**Текст для чтения:**
────────

А теперь возьмем в качестве примера уличную драку. Опять же каждого участника драки можно определить в терминах разнообразных функций. Он может быть инициатором драки (principal), стороной, заинтересованной в исходе побоища, или стратегом, решающим, что делать в нужный момент. В драке намного легче, чем в шахматной игре, наблюдать разделение функций. (Стоит профессионализировать кулачный бой, и исполнителем когнитивной функции станет тренер, а в качестве заинтересованных лиц обнаружатся заключившие пари, не говоря уж об инвесторах и хозяевах предприятия.) Кроме того, в драке имеется, казалось бы, общеизвестная, но тем не менее поучительная особенность, которой нет в шахматах. Функцию перемещения выполняют не шахматные фигуры, а человеческое тело. Если шахматная фигура заимствует все свои способности из правил, предписывающих варианты ходов, и в этом смысле не порождает проблем, то дерущийся человек (или животное) черпает возможности изнутри, мобилизует свои внутренние качества: физическую силу, технику, волю к победе, и именно эта способность мобилизовать внутренние качества имеет большее значение для достижения успеха, чем когнитивная функция игры.

Если обратиться к организованным видам спорта, в которых используется довольно сложное оснащение (теннис, фехтование, хоккей), можно наблюдать, что в качестве фигур там действуют человеческие тела, при этом используются своеобразные дополнения к телу в виде шпаги, клюшки, ракетки или чего-то другого. Эти приспособления используются как исключительно эффективный вспомогательный инструмент, что достигается долгими упражнениями, поэтому область движений тела в значительной степени зависит от овладения навыками применения физических усилий. Более того, эти усилия и навыки совершенно бессмысленны, если спортсмен не принимает в расчет специальных, свойственных каждому виду спорта целей игры, точно заданных параметров соответствующего оборудования (наряду с неявным обязательством соблюдать правила его использования) и разметки границ игровой площадки. Поэтому действия в спортивных состязаниях имеют искусственный характер.

Сюда можно приплюсовать и танец. По всей вероятности, стратегическая функция танца принадлежит преимущественно хореографу. Центром действа здесь опять оказывается тело, но на этот раз оно используется не для решения утилитарной задачи. Цель танца — выразительное воплощение высокого замысла, включая мимическое изображение чувств и телесную символизацию судьбы. Хотя танцевальное искусство определенно требует от исполнителя особых свойств мускулатуры, подвижности суставов и выносливости, все это лишь служит целям изображения. Несомненно, боксеры (и теннисисты) тоже способны демонстрировать изящество и экономность движений, но у них это является, так сказать, побочным продуктом, второстепенным делом, тогда как главное в их деятельности — результат, некоторое физическое состояние, которого надо достичь любой ценой и которое рассматривается как наилучшее достижение своего времени (разумеется, в рамках соответствующих правил).

────────

**Строки данных:**
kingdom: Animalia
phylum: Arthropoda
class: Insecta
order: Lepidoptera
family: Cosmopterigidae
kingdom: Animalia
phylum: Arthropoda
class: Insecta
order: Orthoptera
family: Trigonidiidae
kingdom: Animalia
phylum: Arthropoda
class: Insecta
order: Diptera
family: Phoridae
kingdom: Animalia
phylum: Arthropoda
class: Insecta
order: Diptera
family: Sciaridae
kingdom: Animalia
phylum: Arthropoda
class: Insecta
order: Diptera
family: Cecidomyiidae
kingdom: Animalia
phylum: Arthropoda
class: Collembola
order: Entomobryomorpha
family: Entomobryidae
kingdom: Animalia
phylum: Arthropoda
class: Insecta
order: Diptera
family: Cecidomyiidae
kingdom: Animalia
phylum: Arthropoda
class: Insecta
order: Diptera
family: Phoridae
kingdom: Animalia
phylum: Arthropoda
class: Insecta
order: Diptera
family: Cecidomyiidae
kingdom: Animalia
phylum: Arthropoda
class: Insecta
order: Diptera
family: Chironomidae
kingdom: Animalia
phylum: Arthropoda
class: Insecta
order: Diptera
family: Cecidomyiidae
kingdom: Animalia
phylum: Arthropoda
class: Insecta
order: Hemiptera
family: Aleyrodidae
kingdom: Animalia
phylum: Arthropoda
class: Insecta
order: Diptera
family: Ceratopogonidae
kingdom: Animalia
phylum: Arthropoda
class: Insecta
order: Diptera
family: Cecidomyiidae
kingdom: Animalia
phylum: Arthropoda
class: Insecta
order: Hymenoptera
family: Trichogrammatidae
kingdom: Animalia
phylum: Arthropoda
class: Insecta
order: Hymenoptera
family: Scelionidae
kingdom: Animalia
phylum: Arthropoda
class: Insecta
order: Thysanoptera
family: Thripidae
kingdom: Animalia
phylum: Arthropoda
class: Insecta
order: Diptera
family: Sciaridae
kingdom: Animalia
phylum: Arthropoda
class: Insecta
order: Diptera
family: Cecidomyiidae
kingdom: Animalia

────────

**Ваши задания:**
**a.** Ответьте на вопросы по тексту о драке, спорте и танце:
(i) Кто станет исполнителем когнитивной функции, если профессионализировать кулачный бой?
(ii) Какие виды спорта со сложным оснащением приведены в пример?
(iii) Кому преимущественно принадлежит стратегическая функция танца?
**b.** Продолжите текст о драке, спорте и танце, начав сразу после его последнего предложения.

**Итоговые ответы:**
**a.**
(i) Тренер.
(ii) Теннис, фехтование, хоккей.
(iii) Хореографу.

**b.**
Если обратиться к церемонии и ритуалу, обнаружится еще одна комбинация элементов. Очевидно, что в данном случае не работает функция принятия решений — все предписывается традицией, преданием и протоколом. В ритуальных действиях фигурируют тела, и хотя для участия в ритуале требуется некоторая практика, его исполнение является рутинным и беспроблемным. Опять же здесь не нужны утилитарные процедуры: направляющая процесс общеизвестная цель представляет собой некую разновидность социальной символизации, особый вид завершенного, хорошо слаженного представления.

Вообразим школьный диспут. В игре участвуют две команды, в каждой по два игрока или больше. Идет обмен аргументами, которые оцениваются по содержательности и манере изложения. Без сомнения, манера аргументации — одно из самых трудных и важных качеств полемиста, она предполагает также ряд некоторых физических навыков: владение голосом, умение следить за своей речью и т. п. Но тело как целое здесь исключается из игры. Обычно полемику ведут стоя, но если кто-либо нуждается в инвалидном кресле, он может участвовать в дебатах без ограничений.

А теперь посмотрим на повседневную деятельность, в частности личный разговор (face-to-face talk). На первый взгляд, здесь, как и в школьных дебатах, важны только аргументы и умение выражать свои мысли. Но это слишком узкий взгляд. В разговоре создаются взаимные обязательства, которые влекут за собой вполне реальные последствия. Близкое сотрудничество при решении общих задач становится возможным благодаря соответствующей системе обмена сигналами. Исполняются ритуалы межличностного взаимодействия.

В качестве побочного продукта своих действий человек (doer) оставляет у других впечатление о своей личности, своем социальном положении, состоянии здоровья, своих намерениях, согласованности своего поведения с поведением окружающих. Поэтому в большинстве эпизодов (strips) обычной, неинсценированной деятельности мы убеждаемся, что, несмотря на заученность и условность движений тела, несмотря на заданную сценичность поведения, действие воспринимается в качестве непосредственного и неподдельного. Движения тела воспринимаются не как копирование или имитация, что обычно делают жулики, изливая свои чувства, и не как символическое выражение чего-то на самом деле отсутствующего (как в искренне разыгрываемой скорби плакальщиков в архаичных сообществах), а как характерный симптом, прямое выражение или бытование действующего субъекта: его намерений, воли, настроения, характера, жизненной ситуации. Эту «прямоту» можно считать отличительной характеристикой фрейма повседневной деятельности. В конце концов, чтобы приблизиться к ее пониманию, следует присматриваться к фреймам, а не к телам.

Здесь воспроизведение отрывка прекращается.